» Action item:
With the pictures omitted, print exactly the lines below, from the one containing "thumb ip: (212, 164)" through the one containing "ring mcp: (384, 316)", and nothing else.

Segment Open

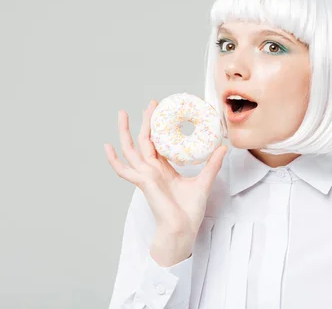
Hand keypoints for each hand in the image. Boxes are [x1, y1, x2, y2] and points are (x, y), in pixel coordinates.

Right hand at [104, 100, 227, 238]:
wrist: (183, 228)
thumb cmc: (190, 210)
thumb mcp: (204, 181)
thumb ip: (212, 164)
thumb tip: (223, 147)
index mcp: (164, 169)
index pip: (159, 143)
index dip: (160, 127)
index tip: (163, 111)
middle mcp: (153, 170)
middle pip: (145, 140)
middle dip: (146, 122)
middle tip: (151, 104)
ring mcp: (146, 176)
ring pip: (132, 150)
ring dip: (125, 132)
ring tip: (122, 114)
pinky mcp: (143, 183)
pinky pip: (125, 171)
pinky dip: (114, 160)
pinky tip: (107, 147)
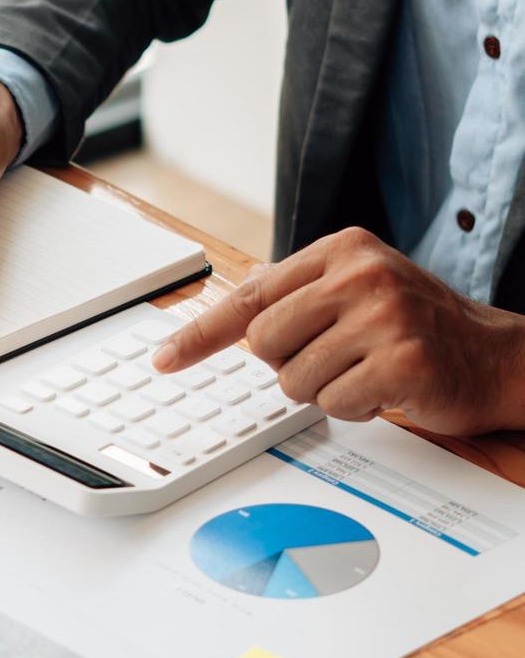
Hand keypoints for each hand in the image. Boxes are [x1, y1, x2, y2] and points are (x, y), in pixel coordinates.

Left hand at [151, 227, 524, 434]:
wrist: (498, 356)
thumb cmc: (417, 326)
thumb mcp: (359, 288)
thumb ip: (299, 293)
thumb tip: (235, 306)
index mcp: (342, 249)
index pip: (250, 294)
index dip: (202, 334)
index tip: (165, 359)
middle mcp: (361, 274)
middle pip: (264, 342)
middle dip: (290, 363)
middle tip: (337, 357)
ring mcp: (384, 316)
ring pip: (294, 379)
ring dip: (324, 388)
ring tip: (366, 370)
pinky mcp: (403, 361)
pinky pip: (334, 403)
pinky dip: (355, 407)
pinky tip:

Segment Closed

» Output below:
thumb ip: (212, 164)
thumb tip: (223, 147)
index mcp: (164, 169)
index pip: (159, 143)
index dip: (160, 127)
index tip: (163, 111)
middle mcp: (153, 170)
middle pip: (145, 140)
middle dip: (146, 122)
middle tip: (151, 104)
ring mcp: (146, 176)
ring pip: (132, 150)
ring dip: (125, 132)
ring tip: (122, 114)
pinky mcp: (143, 183)
pinky pip: (125, 171)
pinky dip: (114, 160)
pinky tip: (107, 147)
Hand keypoints for each hand in the image. Boxes are [x1, y1, x2, y2] and points are (x, y), in pixel coordinates.

Left hand at [151, 227, 524, 434]:
wrist: (498, 356)
thumb cmc: (417, 326)
thumb mcp: (359, 288)
thumb ip: (299, 293)
thumb tip: (235, 306)
index mcp: (342, 249)
index pip: (250, 294)
index dip: (202, 334)
index tip: (165, 359)
middle mcp: (361, 274)
middle pip: (264, 342)
middle dip: (290, 363)
middle tip: (337, 357)
ring mcp: (384, 316)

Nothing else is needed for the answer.